To deal with non-stationary learning targets, the target network is used to generate targets $y_j$. Its parameters $w^-$ are updated every $C=10000$ steps by copying parameters from the online network. This makes learning more stable.

- reward clipping between -1 and 1 makes it possible to use the same learning rate across al different games.
- frame-skipping (or action repeat): the agent selects actions on every 4-th frame instead of every frame and its last action is repeated on skipped frames. Doesn't impact performance much and enables the agent to play roughly 4 times more games during training.
- RMSProp was used with minibatches of size 32. $\epsilon$-greedy policy with $\epsilon$ annealed from 1.0 to 0.1 over first million steps and fixed to 0.1 after. At eval time, $\epsilon=0.05$.

max operator in DQN (line 12) uses same network values to select and evaluate an action, which causes maximization bias (likely to select overestimated values, resulting in overoptimistic target value estimates).

We decouple action selection parameters $w$ and action evaluation parameters $w'$:

$y_t^{DoubleQ}=r_t + \gamma \hat q(s_{t+1}, \arg\max_{a'} \hat q(s_{t+1}, a', w), w')$

We use the target network's parameters for evaluation: $w'=w^{-}$.

Advantage function: $A^\pi(s,a)=Q^\pi(s,a) - V^\pi(s)$

Since $\mathbb{E}_{a\sim \pi}[Q^\pi(s,a)] = V^\pi(s)$, $\mathbb{E}[A^\pi(s,a)]=0$, meaning the advantage function is a relative measure of the importance of each action.

The dueling network learns the Q-function by decoupling value function and advantage function.

2 streams of fully connected layers:

- one provides value function estimates given state
- one estimates the advantage function for each valid action

Intuition:

- for many states, action selection has no impact on next state. However, state value estimation is important for every state for a bootstrapping based algorithm like Q-learning.
- features required to determine the value function may be different than those used to estimate action benefits

**How to combine the two streams?**

Just summing up $\hat q(s,a) = \hat v(s) + A(s,a)$ is unidentifiable (given $\hat q$ we cannot recover $\hat v$ or $A$: adding and subtracting any constant from the two values yields the same Q-value estimate). This also produces poor performance in practice.

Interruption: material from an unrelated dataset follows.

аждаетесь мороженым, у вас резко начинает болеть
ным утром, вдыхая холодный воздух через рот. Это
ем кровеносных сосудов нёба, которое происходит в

For a deterministic, since we always choose the action $a^*=\arg\max_{a'}Q(s,a')$, $Q(s,a^*)=V(s)$ and hence $A(s,a^*)=0$. We can thus force the advantage function to have zero estimate at the chosen action:

$\hat q(s,a) = \hat v(s) + (A(s,a) - \max_{a'} A(s,a'))$

An alternative is to replace the max with a mean operator. This improves the stability of learning: the advantages only need to change as fast as the mean.